= Daniel Connor =

Australian politician

Daniel Connor (1831 – 12 January 1898) was an Irish convict transported to colonial Western Australia, who would go on to become one of the wealthiest, and most successful men in the region.

Daniel Connor was born in County Kerry, Ireland in 1831. Nothing is known of his early life, but on 20 June 1850, he was sentenced to seven years' transportation for sheep stealing. He arrived in Western Australia on on 30 August 1853. During his time as a convict he went by the surname Connors "to confuse researchers of his history in later years". Connor received his ticket of leave on 11 August 1854 and his conditional pardon on 17 November 1855. In 1859, he married Catherine Conway (1835–1916).

Connor worked as a hawker until 1861, then bought land in Newcastle (now Toodyay), upon which he built a small store. He later purchased a number of other town lots and built upon a number of them. In 1870, he had a steam mill built, and over the next decade gained control over a number of large rural estates by lending money to the owners. He purchased the Freemason's Hotel in 1873.

Connor became active in public affairs; he was a member (and chairman in 1880) of the Toodyay Road Board from 1871 until his death in 1898. He was also a member of the Newcastle Municipal Council and served on the Toodyay Education Board.

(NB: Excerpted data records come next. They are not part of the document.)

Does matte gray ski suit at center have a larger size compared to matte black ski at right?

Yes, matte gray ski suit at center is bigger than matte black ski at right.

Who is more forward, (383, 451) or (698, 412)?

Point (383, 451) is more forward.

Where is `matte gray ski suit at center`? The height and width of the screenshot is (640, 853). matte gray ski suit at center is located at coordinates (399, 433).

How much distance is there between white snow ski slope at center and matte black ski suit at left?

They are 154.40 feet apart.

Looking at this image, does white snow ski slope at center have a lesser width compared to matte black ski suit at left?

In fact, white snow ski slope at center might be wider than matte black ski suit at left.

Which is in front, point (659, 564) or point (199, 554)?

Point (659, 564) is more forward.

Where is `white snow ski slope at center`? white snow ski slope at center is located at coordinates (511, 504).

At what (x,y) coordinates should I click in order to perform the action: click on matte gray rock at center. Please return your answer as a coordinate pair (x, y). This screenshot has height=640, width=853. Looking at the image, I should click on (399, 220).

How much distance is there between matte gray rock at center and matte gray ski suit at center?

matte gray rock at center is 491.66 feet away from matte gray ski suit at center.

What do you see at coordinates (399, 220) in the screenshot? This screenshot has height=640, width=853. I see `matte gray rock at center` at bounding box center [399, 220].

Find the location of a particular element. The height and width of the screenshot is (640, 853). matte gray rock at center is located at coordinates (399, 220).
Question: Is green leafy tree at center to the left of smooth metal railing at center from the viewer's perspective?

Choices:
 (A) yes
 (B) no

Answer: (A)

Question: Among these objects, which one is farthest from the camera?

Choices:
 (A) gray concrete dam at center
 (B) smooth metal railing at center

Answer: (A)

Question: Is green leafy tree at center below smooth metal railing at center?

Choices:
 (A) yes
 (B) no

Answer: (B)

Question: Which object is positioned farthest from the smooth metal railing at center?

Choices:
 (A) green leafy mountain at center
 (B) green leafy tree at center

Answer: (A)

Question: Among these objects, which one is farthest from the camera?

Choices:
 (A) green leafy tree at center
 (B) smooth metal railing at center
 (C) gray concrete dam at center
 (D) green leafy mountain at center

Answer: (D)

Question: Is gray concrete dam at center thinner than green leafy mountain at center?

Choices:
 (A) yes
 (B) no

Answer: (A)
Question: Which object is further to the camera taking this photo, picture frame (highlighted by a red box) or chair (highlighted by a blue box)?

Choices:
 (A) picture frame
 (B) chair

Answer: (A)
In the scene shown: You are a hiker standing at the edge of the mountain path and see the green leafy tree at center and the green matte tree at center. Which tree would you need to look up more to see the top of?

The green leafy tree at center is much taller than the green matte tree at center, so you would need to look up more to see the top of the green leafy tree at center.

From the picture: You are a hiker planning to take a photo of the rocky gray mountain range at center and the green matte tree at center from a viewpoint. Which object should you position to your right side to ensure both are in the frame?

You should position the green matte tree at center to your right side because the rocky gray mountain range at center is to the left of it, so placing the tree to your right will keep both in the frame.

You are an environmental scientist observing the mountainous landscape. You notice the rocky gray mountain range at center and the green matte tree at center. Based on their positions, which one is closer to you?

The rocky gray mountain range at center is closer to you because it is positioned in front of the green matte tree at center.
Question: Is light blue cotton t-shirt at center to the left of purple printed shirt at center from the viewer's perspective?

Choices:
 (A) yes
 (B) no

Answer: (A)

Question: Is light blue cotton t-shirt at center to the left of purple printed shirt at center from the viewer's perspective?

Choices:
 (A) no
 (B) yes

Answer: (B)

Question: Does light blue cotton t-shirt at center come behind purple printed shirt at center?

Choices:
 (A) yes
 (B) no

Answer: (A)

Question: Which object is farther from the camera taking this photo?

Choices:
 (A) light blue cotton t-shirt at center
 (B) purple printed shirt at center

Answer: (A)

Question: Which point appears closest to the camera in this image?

During the 1880s, Connor sold many of his Newcastle properties and invested in land at Perth and Fremantle. In 1883, he bought the Shamrock Hotel. Later that year, his daughter Teresa married Timothy Quinlan, and Connor and Quinlan went into partnership. By the 1890s, Connor was one of the largest landowners in central Perth. When he died at his home on 12 January 1898, his estate was valued at over £76,000.

Connor's eldest son, Michael, who took the surname O'Connor, presumably to obscure his convict parentage, became a Member of the Western Australian Legislative Assembly.

== Family ==
Daniel Connor and his wife Catherine, née Conway, had three sons – the eldest, Michael, became a politician – and four daughters, the eldest of whom, Teresa, married the businessman and politician Timothy Quinlan.